## Page-level text extractions
****************
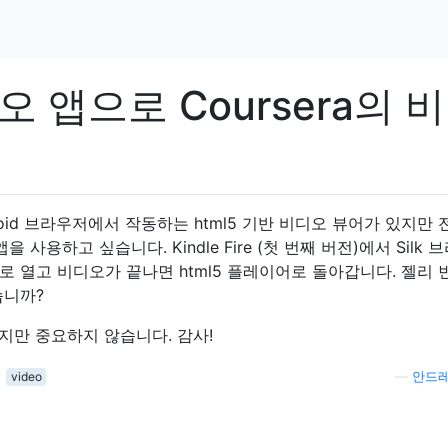
비디오 앱으로 Coursera의 
 Android 브라우저에서 작동하는 html5 기반 비디오 뷰어가 있지만 
 사용하고 싶습니다. Kindle Fire (첫 번째 버전)에서 Silk 
 열고 비디오가 끝나면 html5 플레이어로 돌아갑니다. 젤리 
습니까?
지만 중요하지 않습니다. 감사!
video
—
안드레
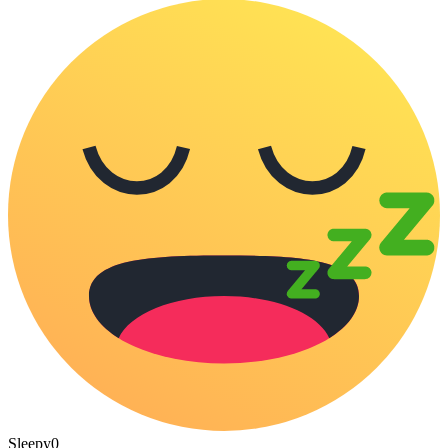
Sleepy
0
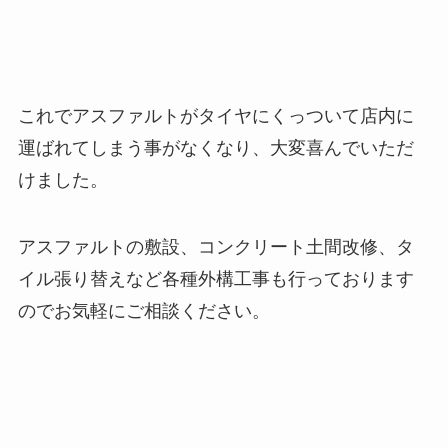
これでアスファルトがタイヤにくっついて店内に
運ばれてしまう事がなくなり、大変喜んでいただ
けました。
アスファルトの敷設、コンクリート土間改修、タ
イル張り替えなど各種外構工事も行っております
のでお気軽にご相談ください。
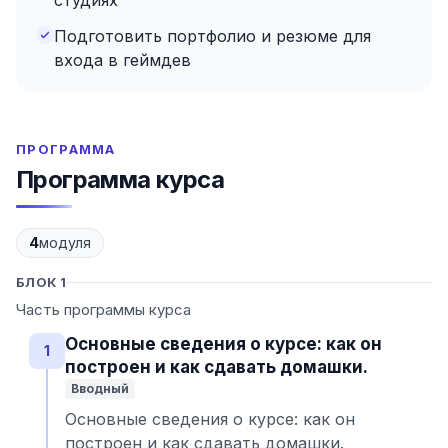
студиях
Подготовить портфолио и резюме для
входа в геймдев
ПРОГРАММА
Программа курса
4
модуля
БЛОК 1
Часть программы курса
Основные сведения о курсе: как он
1
построен и как сдавать домашки.
Вводный
Основные сведения о курсе: как он
построен и как сдавать домашки.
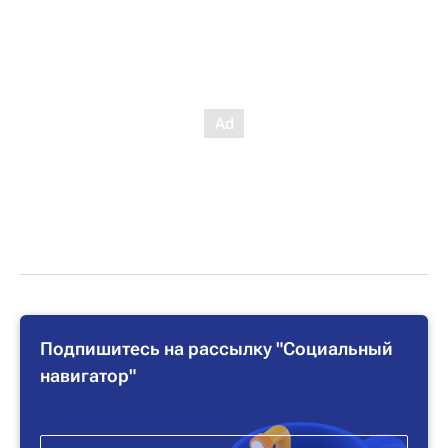
Подпишитесь на рассылку "Социальный
навигатор"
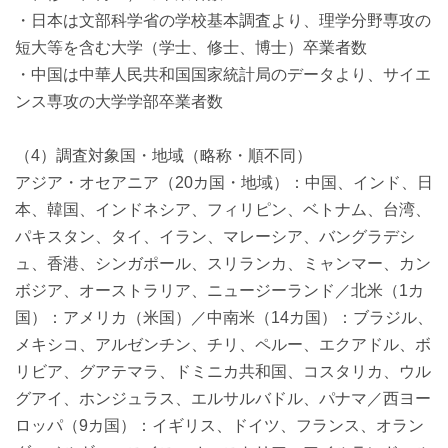
・日本は文部科学省の学校基本調査より、理学分野専攻の
短大等を含む大学（学士、修士、博士）卒業者数
・中国は中華人民共和国国家統計局のデータより、サイエ
ンス専攻の大学学部卒業者数
（4）調査対象国・地域（略称・順不同）
アジア・オセアニア（20カ国・地域）：中国、インド、日
本、韓国、インドネシア、フィリピン、ベトナム、台湾、
パキスタン、タイ、イラン、マレーシア、バングラデシ
ュ、香港、シンガポール、スリランカ、ミャンマー、カン
ボジア、オーストラリア、ニュージーランド／北米（1カ
国）：アメリカ（米国）／中南米（14カ国）：ブラジル、
メキシコ、アルゼンチン、チリ、ペルー、エクアドル、ボ
リビア、グアテマラ、ドミニカ共和国、コスタリカ、ウル
グアイ、ホンジュラス、エルサルバドル、パナマ／西ヨー
ロッパ（9カ国）：イギリス、ドイツ、フランス、オラン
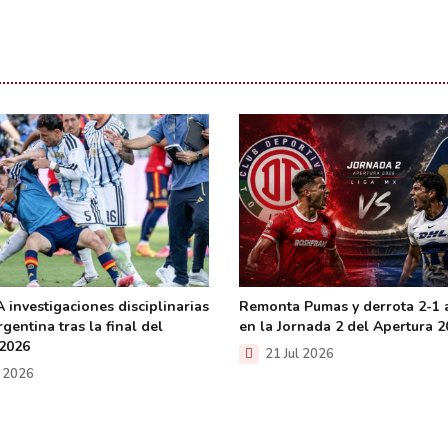
 investigaciones disciplinarias
Remonta Pumas y derrota 2-1 
gentina tras la final del
en la Jornada 2 del Apertura 
2026
21 Jul 2026
l 2026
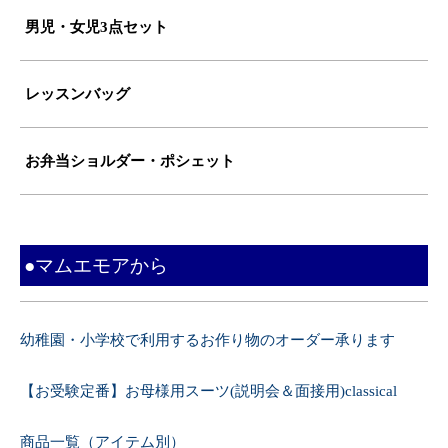
男児・女児3点セット
レッスンバッグ
お弁当ショルダー・ポシェット
●マムエモアから
幼稚園・小学校で利用するお作り物のオーダー承ります
【お受験定番】お母様用スーツ(説明会＆面接用)classical
商品一覧（アイテム別）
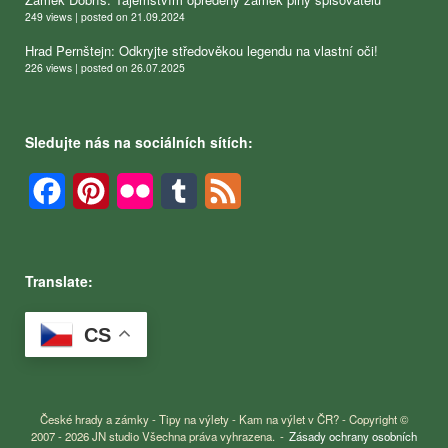
249 views
|
posted on 21.09.2024
Hrad Pernštejn: Odkryjte středověkou legendu na vlastní oči!
226 views
|
posted on 26.07.2025
Sledujte nás na sociálních sítích:
Facebook
Pinterest
Flickr
Tumblr
Feed
Translate:
CS
České hrady a zámky - Tipy na výlety - Kam na výlet v ČR? - Copyright ©
2007 - 2026 JN studio Všechna práva vyhrazena.
Zásady ochrany osobních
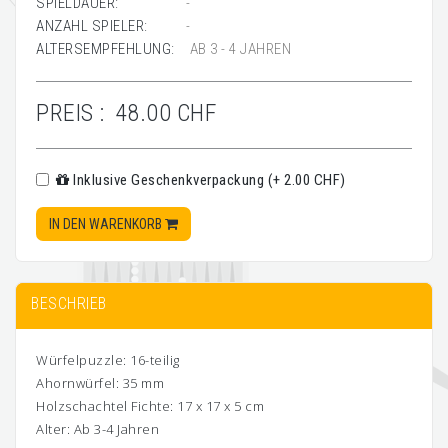
SPIELDAUER:
-
ANZAHL SPIELER:
-
ALTERSEMPFEHLUNG:
AB 3 - 4 JAHREN
PREIS :
48.00 CHF
Inklusive Geschenkverpackung (+ 2.00 CHF)
IN DEN WARENKORB
BESCHRIEB
Würfelpuzzle: 16-teilig
Ahornwürfel: 35 mm
Holzschachtel Fichte: 17 x 17 x 5 cm
Alter: Ab 3-4 Jahren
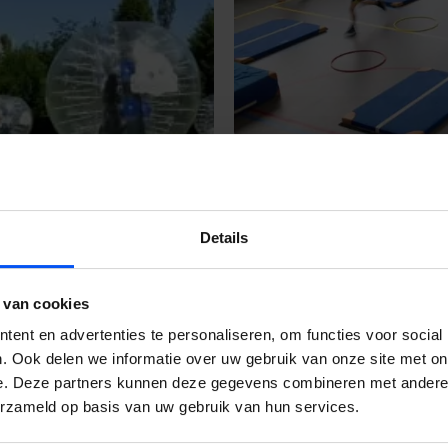
Details
 van cookies
ent en advertenties te personaliseren, om functies voor social
. Ook delen we informatie over uw gebruik van onze site met on
e. Deze partners kunnen deze gegevens combineren met andere i
erzameld op basis van uw gebruik van hun services.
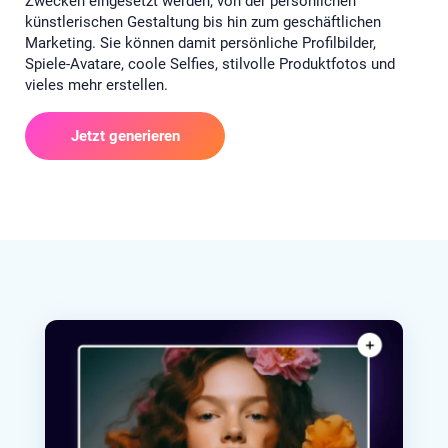
Zwecken eingesetzt werden, von der persönlichen
künstlerischen Gestaltung bis hin zum geschäftlichen
Marketing. Sie können damit persönliche Profilbilder,
Spiele-Avatare, coole Selfies, stilvolle Produktfotos und
vieles mehr erstellen.
Jetzt generieren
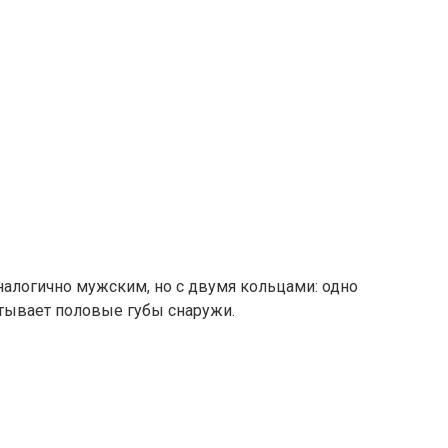
налогично мужским, но с двумя кольцами: одно
атывает половые губы снаружи.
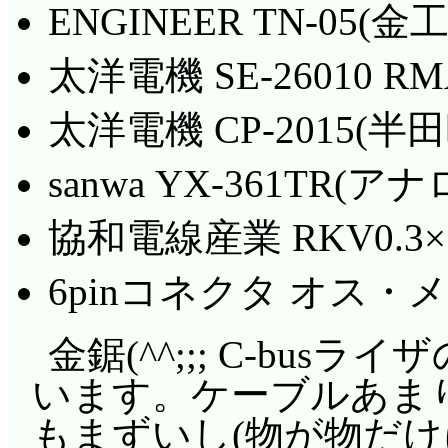
ENGINEER TN-05(金
太洋電機 SE-26010 R
太洋電機 CP-2015(
sanwa YX-361TR
協和電線産業 RKV0.3
6pinコネクタ オス・メ
金鋸(^^;;; C-bu
います。ケーブルあま
もまずいし(物が物だけ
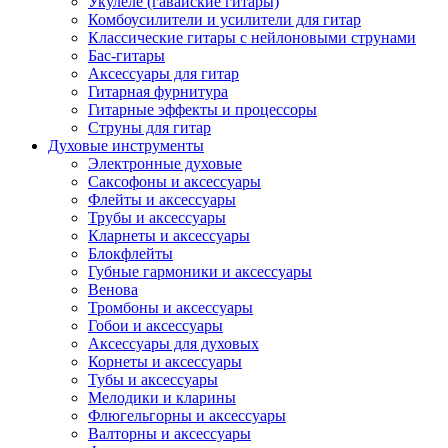
Укулеле (гавайские гитары)
Комбоусилители и усилители для гитар
Классические гитары с нейлоновыми струнами
Бас-гитары
Аксессуары для гитар
Гитарная фурнитура
Гитарные эффекты и процессоры
Струны для гитар
Духовые инструменты
Электронные духовые
Саксофоны и аксессуары
Флейты и аксессуары
Трубы и аксессуары
Кларнеты и аксессуары
Блокфлейты
Губные гармоники и аксессуары
Венова
Тромбоны и аксессуары
Гобои и аксессуары
Аксессуары для духовых
Корнеты и аксессуары
Тубы и аксессуары
Мелодики и кларины
Флюгельгорны и аксессуары
Валторны и аксессуары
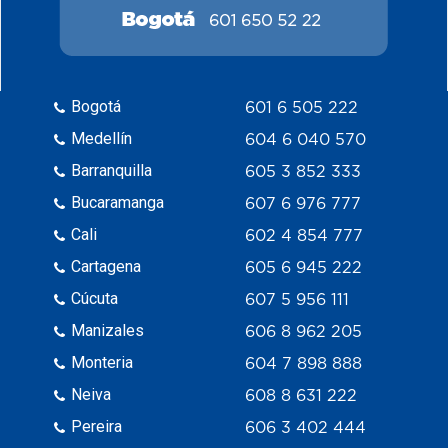
Bogotá
601 6 505 222
Medellín
604 6 040 570
Barranquilla
605 3 852 333
Bucaramanga
607 6 976 777
Cali
602 4 854 777
Cartagena
605 6 945 222
Cúcuta
607 5 956 111
Manizales
606 8 962 205
Monteria
604 7 898 888
Neiva
608 8 631 222
Pereira
606 3 402 444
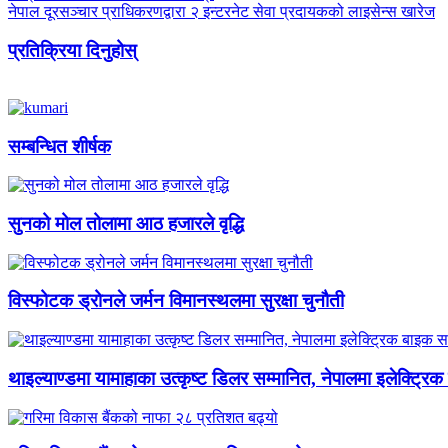
नेपाल दूरसञ्चार प्राधिकरणद्वारा २ इन्टरनेट सेवा प्रदायकको लाइसेन्स खारेज
प्रतिक्रिया दिनुहोस्
सम्बन्धित शीर्षक
सुनको मोल तोलामा आठ हजारले वृद्धि
विस्फोटक ड्रोनले जर्मन विमानस्थलमा सुरक्षा चुनौती
थाइल्याण्डमा यामाहाका उत्कृष्ट डिलर सम्मानित, नेपालमा इलेक्ट्रिक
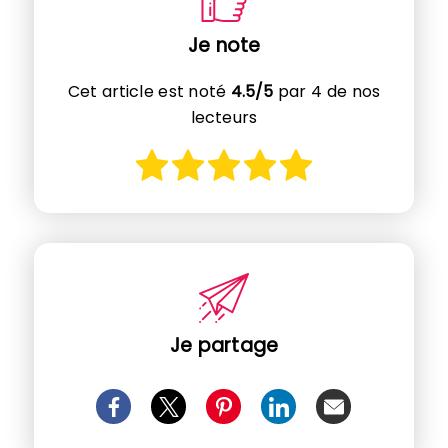
Je note
Cet article est noté
4.5/5
par 4 de nos
lecteurs
Je partage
****************
## TRY IT
Please reproduce the entries above exactly, omitting every picture.

## ANSWER FOR THIS EXERCISE
비디오 앱으로 Coursera의 
 Android 브라우저에서 작동하는 html5 기반 비디오 뷰어가 있지만 
 사용하고 싶습니다. Kindle Fire (첫 번째 버전)에서 Silk 
 열고 비디오가 끝나면 html5 플레이어로 돌아갑니다. 젤리 
습니까?
지만 중요하지 않습니다. 감사!
video
—
안드레
Sleepy
0
これでアスファルトがタイヤにくっついて店内に
運ばれてしまう事がなくなり、大変喜んでいただ
けました。
アスファルトの敷設、コンクリート土間改修、タ
イル張り替えなど各種外構工事も行っております
のでお気軽にご相談ください。
студиях
Подготовить портфолио и резюме для
входа в геймдев
ПРОГРАММА
Программа курса
4
модуля
БЛОК 1
Часть программы курса
Основные сведения о курсе: как он
1
построен и как сдавать домашки.
Вводный
Основные сведения о курсе: как он
построен и как сдавать домашки.
Подпишитесь на рассылку "Социальный
навигатор"
・日本は文部科学省の学校基本調査より、理学分野専攻の
短大等を含む大学（学士、修士、博士）卒業者数
・中国は中華人民共和国国家統計局のデータより、サイエ
ンス専攻の大学学部卒業者数
（4）調査対象国・地域（略称・順不同）
アジア・オセアニア（20カ国・地域）：中国、インド、日
本、韓国、インドネシア、フィリピン、ベトナム、台湾、
パキスタン、タイ、イラン、マレーシア、バングラデシ
ュ、香港、シンガポール、スリランカ、ミャンマー、カン
ボジア、オーストラリア、ニュージーランド／北米（1カ
国）：アメリカ（米国）／中南米（14カ国）：ブラジル、
メキシコ、アルゼンチン、チリ、ペルー、エクアドル、ボ
リビア、グアテマラ、ドミニカ共和国、コスタリカ、ウル
グアイ、ホンジュラス、エルサルバドル、パナマ／西ヨー
ロッパ（9カ国）：イギリス、ドイツ、フランス、オラン
 investigaciones disciplinarias
Remonta Pumas y derrota 2-1 
gentina tras la final del
en la Jornada 2 del Apertura 
2026
21 Jul 2026
l 2026
男児・女児3点セット
レッスンバッグ
お弁当ショルダー・ポシェット
●マムエモアから
幼稚園・小学校で利用するお作り物のオーダー承ります
【お受験定番】お母様用スーツ(説明会＆面接用)classical
商品一覧（アイテム別）
249 views
|
posted on 21.09.2024
Hrad Pernštejn: Odkryjte středověkou legendu na vlastní oči!
226 views
|
posted on 26.07.2025
Sledujte nás na sociálních sítích:
Facebook
Pinterest
Flickr
Tumblr
Feed
Translate:
CS
České hrady a zámky - Tipy na výlety - Kam na výlet v ČR? - Copyright ©
2007 - 2026 JN studio Všechna práva vyhrazena.
Zásady ochrany osobních
SPIELDAUER:
-
ANZAHL SPIELER:
-
ALTERSEMPFEHLUNG:
AB 3 - 4 JAHREN
PREIS :
48.00 CHF
Inklusive Geschenkverpackung (+ 2.00 CHF)
IN DEN WARENKORB
BESCHRIEB
Würfelpuzzle: 16-teilig
Ahornwürfel: 35 mm
Holzschachtel Fichte: 17 x 17 x 5 cm
Alter: Ab 3-4 Jahren
Details
 van cookies
ent en advertenties te personaliseren, om functies voor social
. Ook delen we informatie over uw gebruik van onze site met on
e. Deze partners kunnen deze gegevens combineren met andere i
erzameld op basis van uw gebruik van hun services.
Zwecken eingesetzt werden, von der persönlichen
künstlerischen Gestaltung bis hin zum geschäftlichen
Marketing. Sie können damit persönliche Profilbilder,
Spiele-Avatare, coole Selfies, stilvolle Produktfotos und
vieles mehr erstellen.
Jetzt generieren
налогично мужским, но с двумя кольцами: одно
атывает половые губы снаружи.
ENGINEER TN-05(金
太洋電機 SE-26010 R
太洋電機 CP-2015(
sanwa YX-361TR
協和電線産業 RKV0.3
6pinコネクタ オス・メ
金鋸(^^;;; C-bu
います。ケーブルあま
もまずいし(物が物だけ
Укулеле (гавайские гитары)
Комбоусилители и усилители для гитар
Классические гитары с нейлоновыми струнами
Бас-гитары
Аксессуары для гитар
Гитарная фурнитура
Гитарные эффекты и процессоры
Струны для гитар
Духовые инструменты
Электронные духовые
Саксофоны и аксессуары
Флейты и аксессуары
Трубы и аксессуары
Кларнеты и аксессуары
Блокфлейты
Губные гармоники и аксессуары
Венова
Тромбоны и аксессуары
Гобои и аксессуары
Аксессуары для духовых
Корнеты и аксессуары
Тубы и аксессуары
Мелодики и кларины
Флюгельгорны и аксессуары
Валторны и аксессуары
Bogotá
601 6 505 222
Medellín
604 6 040 570
Barranquilla
605 3 852 333
Bucaramanga
607 6 976 777
Cali
602 4 854 777
Cartagena
605 6 945 222
Cúcuta
607 5 956 111
Manizales
606 8 962 205
Monteria
604 7 898 888
Neiva
608 8 631 222
Pereira
606 3 402 444
नेपाल दूरसञ्चार प्राधिकरणद्वारा २ इन्टरनेट सेवा प्रदायकको लाइसेन्स खारेज
प्रतिक्रिया दिनुहोस्
सम्बन्धित शीर्षक
सुनको मोल तोलामा आठ हजारले वृद्धि
विस्फोटक ड्रोनले जर्मन विमानस्थलमा सुरक्षा चुनौती
थाइल्याण्डमा यामाहाका उत्कृष्ट डिलर सम्मानित, नेपालमा इलेक्ट्रिक
Je note
Cet article est noté
4.5/5
par 4 de nos
lecteurs
Je partage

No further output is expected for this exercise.